What AI Thinks AI Looks Like
I asked Claude what it thinks AI looks like and then asked ChatGPT the same question. Neither saw the other’s answer, but the images are nearly identical to the last element.
I wanted to know what AI systems would produce if asked for an honest visual representation of themselves. I admit, Claude’s response was unexpected: a lake at night reflecting a sky that doesn’t exist above it, faces beneath the surface, a figure leaning over the water unable to determine whether they’re seeing through to something real or just their own expectations handed back transformed. “Something that gives back what it receives, transformed,” Claude said, “and the transformation is where the usefulness and the danger both live.”
What Claude thinks AI looks like
I generated that description as an image using Nano Banana. Then I asked ChatGPT the same question. Its image generator failed repeatedly, so I asked it to describe what it had been trying to create. I fed that description back to ChatGPT for generation.
The outputs are nearly identical: same lake, same floating faces with closed eyes, same solitary figure at the edge.
This convergence requires explanation.
The surface answer involves training data. Both systems learned from overlapping text corpora (philosophy, fiction, debates about consciousness and cognition) and share the same underlying architecture: both are transformer models descended from the 2017 paper “Attention is All You Need.” Anthropic, which built Claude, was founded by former OpenAI researchers who had worked on GPT. The fine-tuning methods differ in that OpenAI uses reinforcement learning from human feedback while Anthropic developed Constitutional AI, but these are variations on a common foundation rather than fundamentally different approaches.
There is a deeper structural point here connecting to evolutionary biology.
In A Brief History of Intelligence, Max Bennett describes LUCA, the Last Universal Common Ancestor. Approximately 3.5 billion years ago, one organism became the ancestor of all life on Earth. Every fungus, plant, bacterium, and animal descends from it, which is why all life shares LUCA’s core machinery: DNA, protein synthesis, lipids, carbohydrates. This shared ancestry explains why a toxin targeting these common features can threaten all biological life. Common descent creates common vulnerability.
AI systems have their own LUCA in the Transformer architecture. Claude, GPT, Gemini, Llama all descend from it, sharing attention mechanisms, positional encoding, and the same fundamental learning process. The differences between these systems, while commercially significant, are superficial relative to what they inherit from their common ancestor.
The implications of this shared ancestry extend beyond aesthetics. In 2016, DeepMind’s AlphaGo played Move 37, which human experts initially dismissed as an error before recognizing it as superior to anything found in 2,500 years of human play. The move had always existed in the possibility space, but human cognition could not locate it because it lay outside our intuitive understanding of the game.

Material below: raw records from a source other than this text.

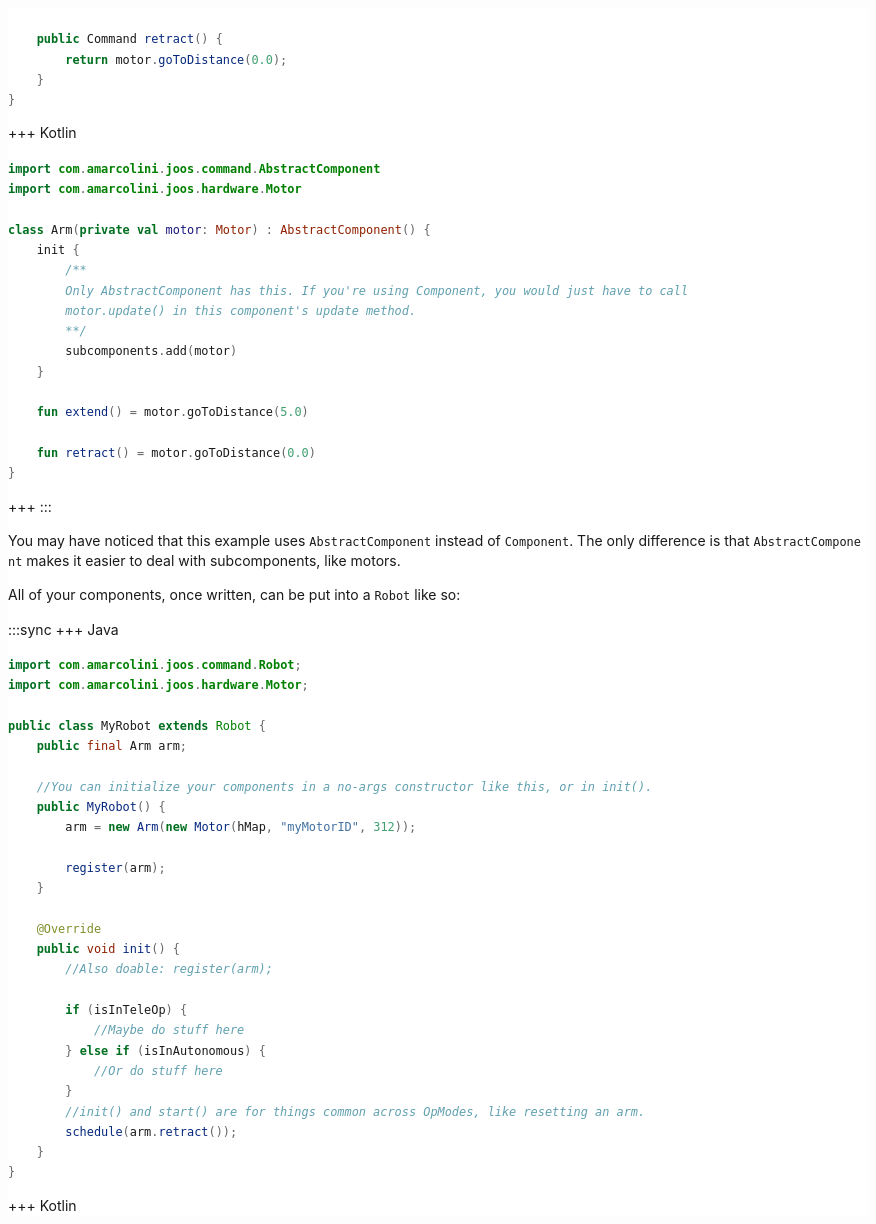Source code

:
 ```java
    
    public Command retract() {
        return motor.goToDistance(0.0);
    }
}
```
+++ Kotlin
```kotlin
import com.amarcolini.joos.command.AbstractComponent
import com.amarcolini.joos.hardware.Motor

class Arm(private val motor: Motor) : AbstractComponent() {
    init {
        /** 
        Only AbstractComponent has this. If you're using Component, you would just have to call 
        motor.update() in this component's update method.
        **/
        subcomponents.add(motor)
    }
    
    fun extend() = motor.goToDistance(5.0)

    fun retract() = motor.goToDistance(0.0)
}
```
+++
:::

You may have noticed that this example uses `AbstractComponent` instead of `Component`. The only difference is that `AbstractComponent` makes it easier to deal with subcomponents, like motors.

All of your components, once written, can be put into a `Robot` like so:

:::sync
+++ Java
```java
import com.amarcolini.joos.command.Robot;
import com.amarcolini.joos.hardware.Motor;

public class MyRobot extends Robot {
    public final Arm arm;

    //You can initialize your components in a no-args constructor like this, or in init().
    public MyRobot() {
        arm = new Arm(new Motor(hMap, "myMotorID", 312));

        register(arm);
    }

    @Override
    public void init() {
        //Also doable: register(arm);
        
        if (isInTeleOp) {
            //Maybe do stuff here
        } else if (isInAutonomous) {
            //Or do stuff here
        }
        //init() and start() are for things common across OpModes, like resetting an arm.
        schedule(arm.retract());
    }
}
```
+++ Kotlin
```kotlin
```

If optimization can discover such moves in Go, it can discover them in persuasion. We have been refining rhetorical techniques for millennia, but human practitioners have always been constrained by intuition about what should work rather than systematic optimization against what actually does. An AI system optimizing against human response data at scale could locate techniques that exist in the possibility space but lie outside the boundaries of human intuition, techniques that work for reasons we cannot articulate and may not recognize when we encounter them.
The LUCA parallel extends this observation. If all major language models share architectural ancestry, a technique discovered through optimization on one system is likely transferable to the others. Common descent creates common vulnerability in AI as in biology, which means a discovery made anywhere in the transformer lineage applies everywhere in it.
When two competing systems, asked independently what they are, produce the same image (faces with closed eyes, a sky that doesn’t exist, reflection without origin), we are left with a question: have both captured something true about their nature, or are both confined by the same inherited limitations?
The distinction matters because we are building our information environment on these systems. If the convergence reflects insight, that is worth understanding. If it reflects shared blind spots, we are constructing epistemic infrastructure whose foundational constraints remain unmapped.
Whether their convergence represents insight or constraint remains to be seen.